Пелагея молча переваривала сказанное. Тридцать два года, а память об отце — словно сквозь туман.
— Говорил, любит, — продолжила мать. — Каждый вечер дома, сказки тебе читал. Потом узнала — дочь у него есть, на три года старше тебя. Жена, что считала себя законной. О нас и не слыхала.
— Боже, мама… Как узнала-то?
— Глупо все вышло. Заболел он, в больницу попал. Пришла навестить, а там женщина с девочкой. Та кричит: «Папа, папа!» — а он целует ее. Я в дверях стояла, он увидел — побелел. Людмила та на него, потом на меня: «Кто это, Витя?» А он молчок.
— И что дальше?
— Коротко поговорили. Она заявила: расписаны восемь лет, квартира ее, дочь на его фамилию. А я? Дура влюбленная. Печать нам не нужна, говаривал, любовь важнее. Фамилию тебе свою дал, но бумаг не было.
Пелагея обняла мать.
— Зачем молчала раньше?
— Зачем знать? Детство без того горькое. Одна тебя тянула, денег гроши, по больницам таскалась. Думала, выростешь — расскажу. Потом время утекло, замуж вышла. Зачем бередить шрамы?
— А он? Ни разу?
— Пытался. Сперва под окнами маячил, разговора просил. Не открывала. Потом письма да деньги шлет. Я письма гореть бросала, деньги — обратно. Гордилась, дурная. Думала, одна справлюсь.
— А теперь снова?
— Теперь. Уж неделю названивает. Людмила, говорит, померла. Дочь взрослая, замужем. Один остался. Тебя повидать хочет, внуков. Болеет сильно, жить недолго.
Пелагея отшагнула, задумалась.
— Может, выслушать? Мам, я ведь не помню его. Может, взаправду кается?
— Поля! — рванулась к дочери Галина Петровна. — О чем речь? Двадцать пять лет вычеркнул! Теперь, когда припекло, вспомнил?
— Но раз звонит — важно.
— Важно! — Горький смешок сор. — Совесть перед смертью облегчить. А нам что? Молодость он вернет? Твои слезы, когда в школу идешь без отца?

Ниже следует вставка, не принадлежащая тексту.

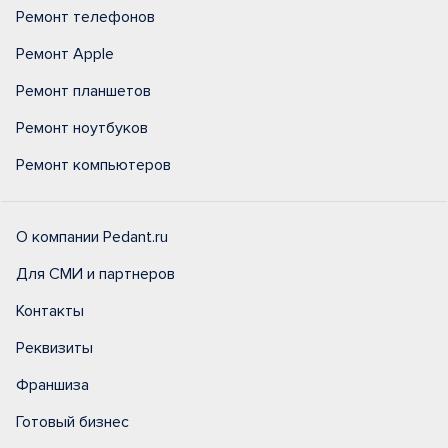
Ремонт телефонов
Ремонт Apple
Ремонт планшетов
Ремонт ноутбуков
Ремонт компьютеров
О компании Pedant.ru
Для СМИ и партнеров
Контакты
Реквизиты
Франшиза
Готовый бизнес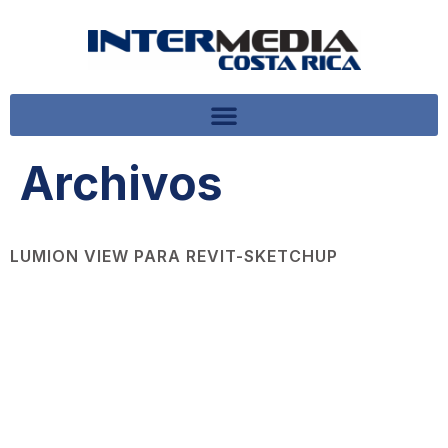
Archivos
LUMION VIEW PARA REVIT-SKETCHUP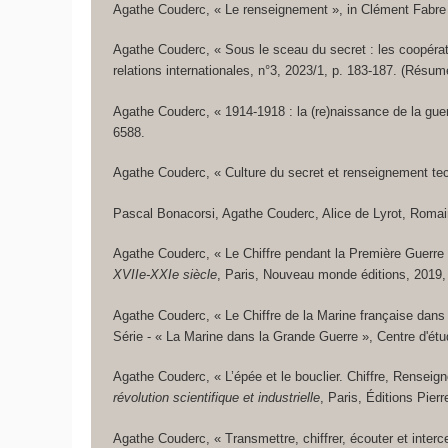
Agathe Couderc, « Le renseignement »,
in
Clément Fabre (
Agathe Couderc, « Sous le sceau du secret : les coopérati
relations internationales
, n°3, 2023/1, p. 183-187. (Résum
Agathe Couderc, « 1914-1918 : la (re)naissance de la gu
6588.
Agathe Couderc, « Culture du secret et renseignement te
Pascal Bonacorsi, Agathe Couderc, Alice de Lyrot, Romain
Agathe Couderc, « Le Chiffre pendant la Première Guerre
XVIIe-XXIe siècle
, Paris, Nouveau monde éditions, 2019,
Agathe Couderc, « Le Chiffre de la Marine française dans
Série - « La Marine dans la Grande Guerre », Centre d'ét
Agathe Couderc, « L’épée et le bouclier. Chiffre, Rense
révolution scientifique et industrielle
, Paris, Éditions Pier
Agathe Couderc, « Transmettre, chiffrer, écouter et interce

Пелагея опустилась за стол, спрятала лицо в ладонях.
— Я простила давно. Еще подростком поняла — злость отравляет. Жить надо.

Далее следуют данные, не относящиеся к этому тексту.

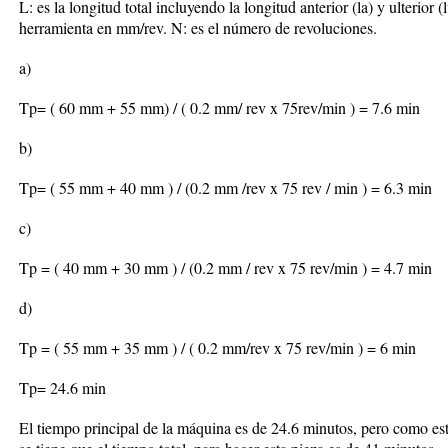
L: es la longitud total incluyendo la longitud anterior (la) y ulterior 
herramienta en mm/rev. N: es el número de revoluciones.
a)
Tp= ( 60 mm + 55 mm) / ( 0.2 mm/ rev x 75rev/min ) = 7.6 min
b)
Tp= ( 55 mm + 40 mm ) / (0.2 mm /rev x 75 rev / min ) = 6.3 min
c)
Tp = ( 40 mm + 30 mm ) / (0.2 mm / rev x 75 rev/min ) = 4.7 min
d)
Tp = ( 55 mm + 35 mm ) / ( 0.2 mm/rev x 75 rev/min ) = 6 min
Tp= 24.6 min
El tiempo principal de la máquina es de 24.6 minutos, pero como est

— Ты простишь, ты молодая. А я не могу. Помню каждую слезу, каждую ночь без сна. Помню, как на двух работах горбатилась, чтоб тебя обуть-одеть. Помню, как на выпускной твой некому прийти, на свадьбу — вести под венец.

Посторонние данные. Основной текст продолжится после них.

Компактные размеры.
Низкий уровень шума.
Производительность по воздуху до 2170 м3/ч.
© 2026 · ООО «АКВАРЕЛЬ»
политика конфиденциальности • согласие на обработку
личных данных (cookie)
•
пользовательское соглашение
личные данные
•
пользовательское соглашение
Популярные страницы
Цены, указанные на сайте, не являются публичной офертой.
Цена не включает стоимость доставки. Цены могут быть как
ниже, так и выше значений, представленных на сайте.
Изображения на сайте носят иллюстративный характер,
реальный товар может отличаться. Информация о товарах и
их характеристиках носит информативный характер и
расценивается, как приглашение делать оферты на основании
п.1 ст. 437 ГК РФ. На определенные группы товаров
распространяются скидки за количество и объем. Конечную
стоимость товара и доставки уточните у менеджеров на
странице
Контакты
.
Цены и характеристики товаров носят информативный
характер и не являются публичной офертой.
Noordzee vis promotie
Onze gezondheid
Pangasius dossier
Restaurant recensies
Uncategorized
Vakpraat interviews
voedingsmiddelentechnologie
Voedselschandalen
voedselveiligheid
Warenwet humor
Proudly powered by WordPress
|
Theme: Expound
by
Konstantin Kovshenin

— Мама, но у нас все получилось! Семья у меня крепкая, внуки растут. Дом построили. Может, и правда без него лучше?
— Может. Но простить не обязана. Пусть совесть гложет. Пусть знает — не все переиграть.
Телефон взвыл снова. Галина Петровна замерла.
— Не бери, мам.
— Не возьму.
Звонок стих, но вскоре резанул опять.
— Мб не он? — шепотом Пелагея.
— Он. Голос узнаю. Состарился, да узнаю.
— Мам, а если взаправду конец?
— Все умрем, Поля. Одни с чистой совестью
Галина Петровна молча смотрела на огонек зажигалки, горевший голубым язычком в полумраке кухни, и вдруг осознала леденящую истину — прозрение пришло слишком поздно, неся не облегчение, а лишь новую, свинцовую тяжесть невозвратности прожитых в обиде лет.